*** READING TEXT

There are two possible architectures we have bandied about. The first one is the one my group is most familiar with: the Microsoft stack of SQL Server, Entity Framework, and ASP.NET Web API. We build almost all of our other apps using this stack, and so development time would be much quicker if we use this setup.

The second possible architecture involves a less-familiar but theoretically more-performant stack: Redis, Dapper, RabbitMQ, and Web API, implemented using the Command Query Responsibility Segregation (CRQS) pattern. In theory, this architecture would allow the system to more redundant, more scalable, more performant, more testable, more everything (at least according to Jerry). Problem is, with the exception of Web API, nobody on my team has ever developed any products using these technologies or patterns.

So, since we lack the experience to make an educated guess as to which technology stack is "better", we wanted to use metrics to help us make a more informed decision. That, unfortunately for us, proved to be impossible.

Blindfolded Decision-Making

There's an implicit assumption in the desire to use data to make a decision, and that is that said data exists.

Our thought process went like this: if we can determine the amount of load this system will need to handle, we could make a better decision on which architecture to use (moderate load = familiar stack, heavy load = performance stack). Say we choose to go with the full MS-stack (SQL Server, Entity Framework, Web API), which many (including both Jerry and Frank) have argued will be less optimized and less performant than the theoretically-optimized stack (Redis, Dapper, RabbitMQ, Web API). In an absolute sense, we will be picking the slower option. Do we care? Even if it is the slower of the two options, would it be fast enough for our purposes?

We have no data, no metrics, no information of any kind that can give us an idea of what our load expectation will be. There's no infrastructure in place, no repository of statistics and metrics that we can review, parse, and draw conclusions from. How can we make a decision as to which architecture to use if we don't have any pertinent data?

******
*** GIVEN INFORMATION

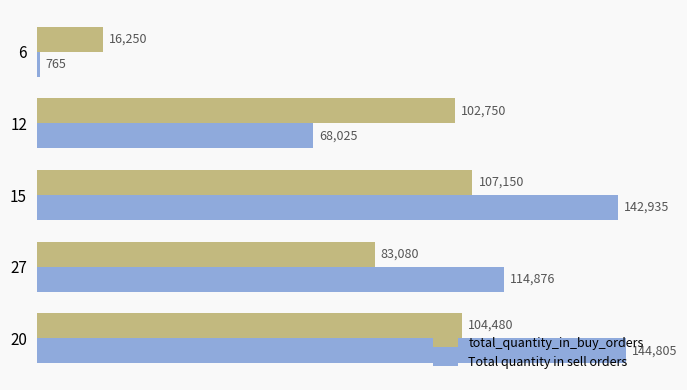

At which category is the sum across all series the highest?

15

******

■ YOUR OBJECTIVE
Return the text above about choosing between two software architecture stacks, reproducing every word of it from start to finish without change.

■ EXPECTED ANSWER
There are two possible architectures we have bandied about. The first one is the one my group is most familiar with: the Microsoft stack of SQL Server, Entity Framework, and ASP.NET Web API. We build almost all of our other apps using this stack, and so development time would be much quicker if we use this setup.

The second possible architecture involves a less-familiar but theoretically more-performant stack: Redis, Dapper, RabbitMQ, and Web API, implemented using the Command Query Responsibility Segregation (CRQS) pattern. In theory, this architecture would allow the system to more redundant, more scalable, more performant, more testable, more everything (at least according to Jerry). Problem is, with the exception of Web API, nobody on my team has ever developed any products using these technologies or patterns.

So, since we lack the experience to make an educated guess as to which technology stack is "better", we wanted to use metrics to help us make a more informed decision. That, unfortunately for us, proved to be impossible.

Blindfolded Decision-Making

There's an implicit assumption in the desire to use data to make a decision, and that is that said data exists.

Our thought process went like this: if we can determine the amount of load this system will need to handle, we could make a better decision on which architecture to use (moderate load = familiar stack, heavy load = performance stack). Say we choose to go with the full MS-stack (SQL Server, Entity Framework, Web API), which many (including both Jerry and Frank) have argued will be less optimized and less performant than the theoretically-optimized stack (Redis, Dapper, RabbitMQ, Web API). In an absolute sense, we will be picking the slower option. Do we care? Even if it is the slower of the two options, would it be fast enough for our purposes?

We have no data, no metrics, no information of any kind that can give us an idea of what our load expectation will be. There's no infrastructure in place, no repository of statistics and metrics that we can review, parse, and draw conclusions from. How can we make a decision as to which architecture to use if we don't have any pertinent data?